Councillors Catherine McKenney (Somerset Ward) and Jeff Leiper (Kitchissippi Ward), who are not members of the committee, took time to attend what ended up an all-day meeting and to ask the questions that would assure a full airing of the speaker's concerns.
In the end, the committee supported the motion of Councillor Mark Taylor (Bay Ward) which would ultimately ban the sale of commercially-sourced animals after a five-year phase-in period.
The committee's recommendation goes to full council on April 13.
Is this enough? What do you think? Send your thoughts to firstname.lastname@example.org.
Read my speech to the committee here and read my letter to the City here.
PREVIOUS POST: First, the good news: the majority of pet stores in Ottawa do not sell commercially-sourced animals. Most are enlightened and have signed on to the OHS Pet Adoption Location (PAL) program offering only OHS or other groups' rescued animals. Only three remain that acquire animals for sale from other, potentially sub-standard sources.
However, city staff have just released their report on modifying the city's pet shop bylaw. The local group, Puppy Mill Awareness Working Solutions (PAWS) and the OHS recommended to the City that stores be limited to acquiring and adopting only animals from the OHS and other groups rescuing animals. Staff have rejected this opportunity. Rather, city staff recommend that the three pet shops be grandfathered and allowed to continue to sell dogs and cats that they acquire from commercial interests, subject to some new limitations.
Grandfathering can be a good way to be middle of the road and to try not to annoy too many people. City staff know this makes life easier for them and for council, and that is why it was their approach to local zoos, and even to strip bars—keep the ones we have, just don't create new ones. I would argue though, that it is not good public policy. Something doesn't become right just because some people have been doing it for a long time. Good public policy sometimes means taking a stand and making a decision. Toronto did it several years ago and I expect no less from my community.

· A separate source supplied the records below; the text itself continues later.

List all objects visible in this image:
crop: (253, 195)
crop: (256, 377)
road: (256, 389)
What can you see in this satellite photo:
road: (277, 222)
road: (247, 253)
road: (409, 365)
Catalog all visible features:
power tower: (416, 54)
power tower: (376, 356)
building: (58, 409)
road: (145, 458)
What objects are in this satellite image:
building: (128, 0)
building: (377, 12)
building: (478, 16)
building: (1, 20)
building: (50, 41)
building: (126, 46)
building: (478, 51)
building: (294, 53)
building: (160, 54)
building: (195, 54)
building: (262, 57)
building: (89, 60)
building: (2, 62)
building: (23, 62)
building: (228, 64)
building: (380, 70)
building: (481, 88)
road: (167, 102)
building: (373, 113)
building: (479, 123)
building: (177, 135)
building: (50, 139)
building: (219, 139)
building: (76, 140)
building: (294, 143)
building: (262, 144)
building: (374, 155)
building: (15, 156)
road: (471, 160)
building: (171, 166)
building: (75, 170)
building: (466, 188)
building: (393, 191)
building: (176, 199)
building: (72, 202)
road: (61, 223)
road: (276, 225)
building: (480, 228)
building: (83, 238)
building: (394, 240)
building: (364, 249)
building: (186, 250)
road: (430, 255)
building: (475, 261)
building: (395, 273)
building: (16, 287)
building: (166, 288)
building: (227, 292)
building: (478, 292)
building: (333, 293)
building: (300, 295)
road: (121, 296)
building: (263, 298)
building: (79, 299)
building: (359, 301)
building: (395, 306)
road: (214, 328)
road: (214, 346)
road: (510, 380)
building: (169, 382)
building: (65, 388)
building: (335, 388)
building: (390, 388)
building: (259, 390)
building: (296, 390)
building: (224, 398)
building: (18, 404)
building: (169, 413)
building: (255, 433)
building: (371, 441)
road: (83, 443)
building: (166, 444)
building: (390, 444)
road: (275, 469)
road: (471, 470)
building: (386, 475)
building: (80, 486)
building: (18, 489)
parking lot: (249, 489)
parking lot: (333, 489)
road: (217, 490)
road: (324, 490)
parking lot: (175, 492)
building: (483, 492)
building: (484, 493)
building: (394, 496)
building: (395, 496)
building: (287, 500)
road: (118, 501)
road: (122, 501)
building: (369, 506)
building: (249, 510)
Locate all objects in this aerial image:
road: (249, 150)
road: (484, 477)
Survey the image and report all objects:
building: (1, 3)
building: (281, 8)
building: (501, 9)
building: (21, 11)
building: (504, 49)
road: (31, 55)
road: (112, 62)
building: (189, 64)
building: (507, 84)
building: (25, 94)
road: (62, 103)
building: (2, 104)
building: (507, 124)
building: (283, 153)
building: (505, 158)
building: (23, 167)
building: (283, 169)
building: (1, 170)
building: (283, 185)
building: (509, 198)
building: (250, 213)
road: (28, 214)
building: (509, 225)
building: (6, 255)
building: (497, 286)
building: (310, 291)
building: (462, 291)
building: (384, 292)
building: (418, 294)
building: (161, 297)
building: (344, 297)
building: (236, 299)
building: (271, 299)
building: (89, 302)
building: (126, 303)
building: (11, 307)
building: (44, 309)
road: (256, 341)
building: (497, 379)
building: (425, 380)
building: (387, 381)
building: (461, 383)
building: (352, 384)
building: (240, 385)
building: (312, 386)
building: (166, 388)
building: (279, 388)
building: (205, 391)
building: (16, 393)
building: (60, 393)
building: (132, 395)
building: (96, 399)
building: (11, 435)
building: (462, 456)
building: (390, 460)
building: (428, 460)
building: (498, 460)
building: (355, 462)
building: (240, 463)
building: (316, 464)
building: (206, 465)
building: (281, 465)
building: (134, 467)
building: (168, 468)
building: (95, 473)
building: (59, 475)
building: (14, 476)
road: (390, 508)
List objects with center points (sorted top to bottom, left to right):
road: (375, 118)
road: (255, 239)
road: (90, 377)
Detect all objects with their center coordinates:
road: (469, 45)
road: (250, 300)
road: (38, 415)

The new limitations city staff have recommended are that the remaining three be restricted to acquiring cats and dogs for sale from, " ...commercial establishments that have been inspected annually by an agent authorized under that Ontario Society for the Prevention of Cruelty to Animals Act or the (Quebec) Animal Welfare and Safety Act, who has confirmed in writing that the commercial establishment's premises and the animals therein, meet the requirements of the relevant Act..."
OK. Sounds good, well, sort of good. The net effect is that animals could only be sourced for sale from within Ontario or Quebec, and that the relevant agencies would have to inspect those premises.
Here is the concern, though: there is no requirement that those dogs and cats, puppies and kittens were actually born or raised in the inspected establishments, just that the pet stores buy from them. Puppies may have arrived in a tractor trailer from Arkansas or Chicoutimi the day before, but as long as the facility where they are held in Ontario or Quebec has been inspected, then the stores can buy them and put them in their front windows. Puppy mills often work through brokers and middlemen, so on the face of it, this would do nothing to address the concern about the source of the animals.
There is an opportunity to take a small step forward to find more homes for Ottawa's homeless animals and to ensure that local pet stores are not sourcing animals from disreputable breeding operations. Ottawa needs to take that step.